> [PASAJE SELECCIONADO]:
┌──

El desprecio a la democracia del que Vox ha dado muestras -y el Partido Popular va a quedar contaminado por ese espíritu- le llevará, de formar parte del próximo Gobierno, a corromper y socavar sus fundamentos, sus garantías y sus mecanismos. Los admiradores de Trump, Bolsonaro, Orvan o Putin no dudarán en seguir sus mismas estrategias para apropiarse del poder y perpetuarse en él. Una sola legislatura con ellos en el poder sería un riesgo extremo para la democracia.

El cambio climático, fuera de control

Sucede, además, que la próxima legislatura, ese período de como máximo cuatro años, no va a ser como las demás, porque el mundo en el que vivimos no va a ser como el que hemos conocido. ¿Exageraciones? Por desgracia, las consecuencias anunciadas por los expertos desde hace décadas se están cumpliendo al pie de la letra, y lo están haciendo mucho antes y a una velocidad mayor de lo previsto.

Se habla ahora a menudo del informe Meadows, el que un grupo de expertos elaboró y publicó en 1972 con el título “Los límites del crecimiento”. Se señala la exactitud de sus previsiones a cincuenta años vista en cuanto a la cantidad de gases de efecto invernadero que se habrían vertido a la atmósfera, al calentamiento global que producirían y las consecuencias que tendría el consiguiente cambio climático. Todo cierto y anunciado con una precisión impactante. Pero no se mencionan las otras previsiones que los expertos del MIT situaron también en el horizonte actual: un colapso en la producción agrícola e industrial, que tendrá como consecuencia un decrecimiento brusco de la población humana.

¿Sucederá todo eso en los próximos cuatro años? No, sin duda, pero empezará a ponerse de manifiesto lo que ya ha empezado a suceder: la recesión global que se anuncia tiene que ver, entre otros factores, con la menor disponibilidad de recursos energéticos y con los límites de los grandes proyectos de electrificación de la economía en base a energías renovables. Este horizonte, unido a lo que sin ninguna duda sucederá en España en los próximos cuatro años -aumento de la sequía y la desertización, nuevas y mayores pérdidas de cosechas, más fenómenos climáticos extremos- hace del todo imprescindible que tengamos un Gobierno progresista, que no niegue el cambio climático -mientras Vox lo niega a gritos, el Partido Popular mira hacia otro lado– y que asuma que, siendo sistémico, va a afectar a todos, pero no a todos por igual, y que la responsabilidad del Estado y del Gobierno es la de velar en primer lugar por los más desfavorecidos: por quienes van a sufrir más sus efectos y por los que disponen de menos recursos para mitigarlos. Porque ante el cambio climático, la política es también una cuestión de dignidad y de derechos.

└──

> [ENTRADAS INCLUIDAS]:
┌──

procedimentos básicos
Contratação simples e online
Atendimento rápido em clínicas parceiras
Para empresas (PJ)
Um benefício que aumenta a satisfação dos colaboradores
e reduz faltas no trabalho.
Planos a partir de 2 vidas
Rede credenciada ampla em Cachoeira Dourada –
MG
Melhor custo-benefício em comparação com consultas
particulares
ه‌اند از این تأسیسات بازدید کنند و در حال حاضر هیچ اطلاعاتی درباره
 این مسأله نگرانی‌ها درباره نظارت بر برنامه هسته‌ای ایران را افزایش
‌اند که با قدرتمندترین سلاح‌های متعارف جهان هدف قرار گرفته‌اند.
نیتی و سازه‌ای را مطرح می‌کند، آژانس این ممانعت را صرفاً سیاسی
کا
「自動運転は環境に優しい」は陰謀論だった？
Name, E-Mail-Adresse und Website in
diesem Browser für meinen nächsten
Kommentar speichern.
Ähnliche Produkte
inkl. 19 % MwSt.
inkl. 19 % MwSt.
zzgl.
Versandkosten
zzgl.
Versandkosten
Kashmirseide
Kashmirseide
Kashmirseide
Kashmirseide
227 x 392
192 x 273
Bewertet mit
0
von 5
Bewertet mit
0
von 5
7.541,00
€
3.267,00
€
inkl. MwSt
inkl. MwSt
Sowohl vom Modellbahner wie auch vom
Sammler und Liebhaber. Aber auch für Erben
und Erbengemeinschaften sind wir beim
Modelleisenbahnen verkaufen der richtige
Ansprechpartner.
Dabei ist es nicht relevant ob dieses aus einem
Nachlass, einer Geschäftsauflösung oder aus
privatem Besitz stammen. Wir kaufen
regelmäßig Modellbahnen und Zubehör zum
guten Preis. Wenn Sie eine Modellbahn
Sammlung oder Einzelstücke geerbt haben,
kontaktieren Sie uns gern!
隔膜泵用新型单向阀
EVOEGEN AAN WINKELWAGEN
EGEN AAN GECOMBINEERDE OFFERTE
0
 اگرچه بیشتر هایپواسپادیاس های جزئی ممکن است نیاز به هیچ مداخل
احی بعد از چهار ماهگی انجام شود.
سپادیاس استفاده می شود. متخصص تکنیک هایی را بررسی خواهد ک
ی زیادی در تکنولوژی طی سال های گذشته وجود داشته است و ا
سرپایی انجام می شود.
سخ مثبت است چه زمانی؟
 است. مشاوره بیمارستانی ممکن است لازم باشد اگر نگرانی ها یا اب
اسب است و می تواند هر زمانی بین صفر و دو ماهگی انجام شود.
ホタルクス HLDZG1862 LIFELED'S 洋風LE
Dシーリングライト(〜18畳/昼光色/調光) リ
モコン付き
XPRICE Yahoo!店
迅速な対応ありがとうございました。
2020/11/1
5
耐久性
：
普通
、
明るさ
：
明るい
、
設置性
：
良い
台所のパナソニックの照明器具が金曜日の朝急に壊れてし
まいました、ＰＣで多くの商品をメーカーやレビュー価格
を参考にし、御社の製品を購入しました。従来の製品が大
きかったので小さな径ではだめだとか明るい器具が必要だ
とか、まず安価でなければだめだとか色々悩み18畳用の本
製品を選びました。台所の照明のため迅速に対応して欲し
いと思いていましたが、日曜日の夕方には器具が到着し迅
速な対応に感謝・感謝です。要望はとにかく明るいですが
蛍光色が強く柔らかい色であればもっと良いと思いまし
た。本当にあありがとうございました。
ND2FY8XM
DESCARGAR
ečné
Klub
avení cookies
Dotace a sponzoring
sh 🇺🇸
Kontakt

└──

> [QUÉ SE PIDE]: Prosigue el texto sobre el cambio climático y la próxima legislatura a partir de su última oración.

> [RESULTADO OBTENIDO]:
Lo necesario y el deseo

La coalición progresista que ha gobernado España en los últimos tres años ha hecho mucho para mejorar las condiciones de trabajo y de vida de una gran mayoría de la población. Pero, lamentablemente, en períodos de crisis -recesión, pandemia, cambio climático, una guerra en Europa- no se ganan elecciones haciendo gala de una buena gestión. Con ser muy importante todo lo que se ha hecho, es percibido al parecer como algo perteneciente al registro de la demanda y de la satisfacción de la necesidad, algo fundamental en la preservación y el mantenimiento de la vida, pero que -cito de nuevo a Lacan- deja fuera la dimensión del deseo, de lo ilusionante, de lo que hace que la vida merezca realmente ser vivida.

La derecha parece haber encontrado ahí un filón, la posibilidad de hilvanar un relato con ciertos significantes que, brillantes como las cuentas de un collar, parecen pertenecer al lenguaje del deseo: libertad, crecimiento, fiesta… La izquierda no quiere engañar con esas baratijas y sabe que no puede ofrecer una propuesta de emancipación renovada y creíble, un proyecto colectivo que suponga una verdadera subversión del presente y la promesa de un futuro mejor para las próximas generaciones. Pero le corresponde la tarea de seguir intentándolo, tanto como al psicoanálisis la de contribuir a esclarecer los impasses de la política y los callejones sin salida de la civilización. Y a todos nosotros, en tanto que ciudadanos, nos corresponde el deber de evitar que, con la complicidad del Partido Popular, el fascismo vuelva a gobernar en España.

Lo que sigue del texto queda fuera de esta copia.